(WHAT YOU NEED TO DO)
A - Summarize the passage on students' backpack designs in two sentences.
B - In the passage on students' backpack designs, through which city did one group imagine Danish children jetting on their way to school?
C - Carry on the passage on students' backpack designs from its final sentence.

(EXCERPTED PASSAGE)
BEGIN
The students' lack of knowledge and experience with other cultures meant they projected their own needs onto others. For example, they proposed backpacks with special holders for cricket bats and air-conditioning, although Danes do not play cricket and the Nordic weather certainly does not require any more cooling.

Their limited understanding of technology resulted in designs with jetpacks strapped to the backpacks. One group of students envisioned Danish children jetting through Copenhagen on their way to school. The jetpack idea may have come from the successful Indian space program or an animated Hollywood movie however; this idea took hold like wildfire among the student group.

The findings imply that education and life experience do make for more creative thinking. Would a design education then be wasted on elementary school students? Not necessarily... With hindsight, it becomes apparent that learning about the design process, brainstorming and mind mapping in elementary school, rather than waiting until college, could have been of tremendous benefit in my own early academic career.
END
[Page-level text extractions]
BEGIN
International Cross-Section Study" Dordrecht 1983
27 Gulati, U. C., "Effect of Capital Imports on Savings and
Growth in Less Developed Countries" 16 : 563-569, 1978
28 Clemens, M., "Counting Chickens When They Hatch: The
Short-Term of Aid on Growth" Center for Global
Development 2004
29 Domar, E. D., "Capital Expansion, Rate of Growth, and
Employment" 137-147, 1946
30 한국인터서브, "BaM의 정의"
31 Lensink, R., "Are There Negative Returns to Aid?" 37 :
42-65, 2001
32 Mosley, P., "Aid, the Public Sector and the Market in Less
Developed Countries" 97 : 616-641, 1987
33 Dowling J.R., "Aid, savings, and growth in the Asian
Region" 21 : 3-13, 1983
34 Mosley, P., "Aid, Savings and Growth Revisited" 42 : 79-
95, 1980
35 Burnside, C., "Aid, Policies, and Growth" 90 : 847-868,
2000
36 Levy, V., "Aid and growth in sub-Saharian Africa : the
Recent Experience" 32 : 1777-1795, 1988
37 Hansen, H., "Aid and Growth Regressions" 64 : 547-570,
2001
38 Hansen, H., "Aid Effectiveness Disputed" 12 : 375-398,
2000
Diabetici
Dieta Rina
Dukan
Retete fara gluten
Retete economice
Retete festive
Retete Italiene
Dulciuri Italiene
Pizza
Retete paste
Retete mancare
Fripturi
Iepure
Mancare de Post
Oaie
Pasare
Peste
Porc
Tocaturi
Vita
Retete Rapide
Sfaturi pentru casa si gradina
END
BEGIN
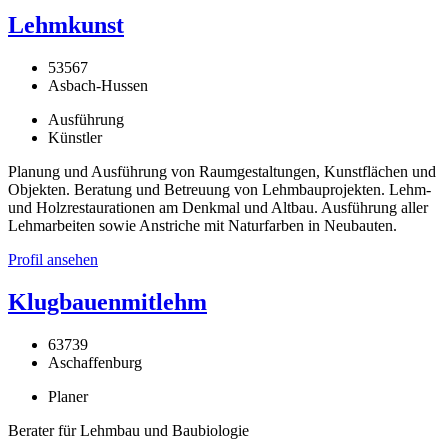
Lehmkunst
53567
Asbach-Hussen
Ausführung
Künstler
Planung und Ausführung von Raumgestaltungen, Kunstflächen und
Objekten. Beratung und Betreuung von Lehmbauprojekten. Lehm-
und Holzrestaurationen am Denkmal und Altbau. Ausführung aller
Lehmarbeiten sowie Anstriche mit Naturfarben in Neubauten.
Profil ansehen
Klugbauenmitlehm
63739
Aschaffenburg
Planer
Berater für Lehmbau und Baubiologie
END
BEGIN
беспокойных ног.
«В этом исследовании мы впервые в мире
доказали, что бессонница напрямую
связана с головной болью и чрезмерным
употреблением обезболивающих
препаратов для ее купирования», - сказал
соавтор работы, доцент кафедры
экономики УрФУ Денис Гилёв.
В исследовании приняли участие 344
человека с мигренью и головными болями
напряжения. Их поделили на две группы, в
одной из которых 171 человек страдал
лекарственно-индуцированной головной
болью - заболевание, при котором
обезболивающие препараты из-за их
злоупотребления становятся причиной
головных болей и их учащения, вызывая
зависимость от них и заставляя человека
END
(ANSWERS BY TASK)
A - Students with little knowledge of other cultures and limited understanding of technology designed backpacks for Danish children with cricket bat holders, air-conditioning and strapped-on jetpacks. The findings imply that education and life experience make for more creative thinking, and the writer holds that learning the design process, brainstorming and mind mapping in elementary school could have been of tremendous benefit.

B - Copenhagen.

C -
Judging from the energy and enthusiasm the Mumbai students displayed during their two-hour long design session - children thrive on design challenges. They love to learn new things and translate them into ideas of their own. Their sketches exuded passion and joy, something that can only help them in the future at becoming the very best that they can be in their chosen fields of endeavor.

It is important to keep a child-like innocence and open-mindedness throughout one's life. However, years of learning are required in order that one's contribution to change in the world be breakthrough and not simply incremental. In order to "Be the change that you wish to see in the world" (Mahatma Gandhi), building knowledge and experience about the social sciences as well as the natural sciences, may offer one the best chance of a successful contribution to life.